Is smoothie capable of running a cnc lathe? Specifically, does it have the capability to interpret spindle encoder pulses to allow synchronization of the z axis motion and facilitate thread cutting?
As far as I know, smoothieware does not support lathe threading with encoder sync. I don’t think there is any microcontroller based gcode controller that does a G76 threading cycle. You will have to use a PC based gcode controller. Mach3 and LinuxCNC supports G76 threading and of course the commercial industrial controllers.
I use Mach3 and a Hall effect sensor to do threading on my mini lathe. It works rather well.
You can run a lathe, but you can’t do thread cutting, we don’t have the required sync code.
It’s a planned feature, but first one of us needs to get a lathe, and the time to work on it.
Thanks for your responses guys. I’a assumed this was the case but with smoothie being so versatile and modular I wondered if there might be some sort of hack or workaround with one of the existing modules. With lathes being less popular than routers, mills, 3D printers and laser cutters for hobbyists, I can understand why it’s not been implemented yet.

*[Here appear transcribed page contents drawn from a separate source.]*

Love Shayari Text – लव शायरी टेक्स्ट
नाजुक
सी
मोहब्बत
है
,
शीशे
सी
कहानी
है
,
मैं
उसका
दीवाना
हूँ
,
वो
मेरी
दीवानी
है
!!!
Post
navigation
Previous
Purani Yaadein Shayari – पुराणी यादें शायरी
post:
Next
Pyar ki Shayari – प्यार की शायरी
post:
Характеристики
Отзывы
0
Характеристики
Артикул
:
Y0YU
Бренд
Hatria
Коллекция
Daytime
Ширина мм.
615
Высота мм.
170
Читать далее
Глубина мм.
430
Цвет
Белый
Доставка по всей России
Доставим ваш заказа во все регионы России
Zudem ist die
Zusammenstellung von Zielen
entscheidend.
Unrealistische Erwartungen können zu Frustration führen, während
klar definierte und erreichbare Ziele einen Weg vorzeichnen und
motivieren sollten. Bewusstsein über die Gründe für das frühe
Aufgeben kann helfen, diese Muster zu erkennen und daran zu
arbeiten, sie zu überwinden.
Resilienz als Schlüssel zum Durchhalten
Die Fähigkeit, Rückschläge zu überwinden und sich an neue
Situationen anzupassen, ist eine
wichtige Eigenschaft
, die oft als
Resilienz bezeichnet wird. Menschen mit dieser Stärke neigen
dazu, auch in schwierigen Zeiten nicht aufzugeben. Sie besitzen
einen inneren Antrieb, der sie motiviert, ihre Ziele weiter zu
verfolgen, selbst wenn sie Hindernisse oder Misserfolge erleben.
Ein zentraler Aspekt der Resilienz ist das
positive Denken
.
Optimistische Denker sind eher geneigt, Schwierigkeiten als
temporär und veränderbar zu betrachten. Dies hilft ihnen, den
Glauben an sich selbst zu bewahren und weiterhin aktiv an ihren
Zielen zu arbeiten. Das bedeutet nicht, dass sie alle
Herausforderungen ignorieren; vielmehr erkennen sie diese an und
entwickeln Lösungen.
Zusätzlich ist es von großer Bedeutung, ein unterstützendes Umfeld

I have a lathe which I plan to retrofit with CNC capabilites once I’ve found an appropriate motion controller. I also have a spare smoothieboard which I accidentally fried and subsequently repaired. Well, it functions now at least. Unfortunately I also I blew a mosfet so bought a replacement board for the 3D printer I was installing it in, since I wanted to use all the mosfet outputs. If you do come up with something Arthur, I’d be happy to do some testing with my spare board.
Jim, which motion controller did you settle on for your minilathe? There’s so many dirt cheap motion controllers for almost any other type of robotic fabrication machine you can imagine. Many of these would work for basic lathe functionality too, but I’d rather keep my thread cutting ability, which as you point out rules out all the grbl based optons. Mach3 looks a bit clunky, Linux CNC I can get behind but there’s no USB communication and most of the cheaper motion controllers use parallel port interface which would require an archaic computer. My best finds so far are the centroid acorn and planet cnc’s usb cnc, but both are just a little more than I’d like to spend on a motion controller. If you’ve got any good suggestions I’ve not considered then I’m all ears.
@Steven_Kirby I didn’t bother with adding a external motion controller for my mini lathe conversation. I used a old dell core2duo PC with parallel port step direction output. ($25 on eBay) The parallel port is directly connected to two gecko stepper drives. The parallel port is more than fast enough for the mini lathe. It can go 200ipm but I have it set much lower at 100ipm. The short bed travel of the lathe doesn’t really require fast rapids. I spent the money on buying really good ground ballscrews rather than a external motion adapter.
Mach3 maybe old and clunky but it works. I would use LinuxCNC if I didn’t already have a Mach3 license.
Even more important than threading for lathe work is diameter and radius mode. If you don’t know, you will soon find out when using a CNC lathe and CAM program. Mach3 and LinuxCNC both support it.
Lathe threading video
Cheers Jim! looks like an ancient laptop may be the way to go then. i keep hitting dead ends looking for a reasonably priced usb/ethernet board capable of spindle sync. What did you use aside from the geckos? ie what extra electronics would I need aside from stepper drivers and old LPT laptop to connect an encoder/optical or hall effect sensor or some such for reading the spindle rpm? I’m assuming there’s a BOB in the mix somewhere?
Am I going to struggle with the stock screws for accurate cnc machining? Ultimately I’ll add ballscrews to the conversion but i was hoping I could get away with leaving the stock threaded rods in to get going.
Thanks for the all advice. your machine looks spot on, it certainly makes short work of those threads. Nice job!
@Steven_Kirby I’ve read that using a laptop isn’t recommended for either Mach3 or LinuxCNC due to the hardware power saving features. Some laptops can turn off those features in the bios. You can try but if you get lockup’s or miss stepping, it’s probably due to that issue.
I wired the stepper drivers directly to a DB25 connector on the lathe but I used this breakout board on my other cnc. Makes it easier with screw terminals.
I used Hall effect and magnet but most use just a optical end stop (used in 3d printers) since you can buy them easier. You only need 1 pulse per revolution to do threading.
The acme screws/nuts on the mini lathe are ok and can be adjusted for minimal backlash. Lots of videos on how that is done. Mach3 and LinuxCNC has backlash compensation which works but try to keep actual backlash to a minimum. Plenty of lathe conversions using original leadscrews.
All of this is off topic for smoothieware. So not to get the mods pissed off, you can send me private message if you want for more info.
Thanks, Jim. Lots of great information there. You’re correct though, this is off topic. Apologies, Arthur.
I’m starting to get the picture of how I should put this together now. I’ll see how far those nuggets of wisdom you gave will get me but I may well get in touch if I hit any snags. Appreciated!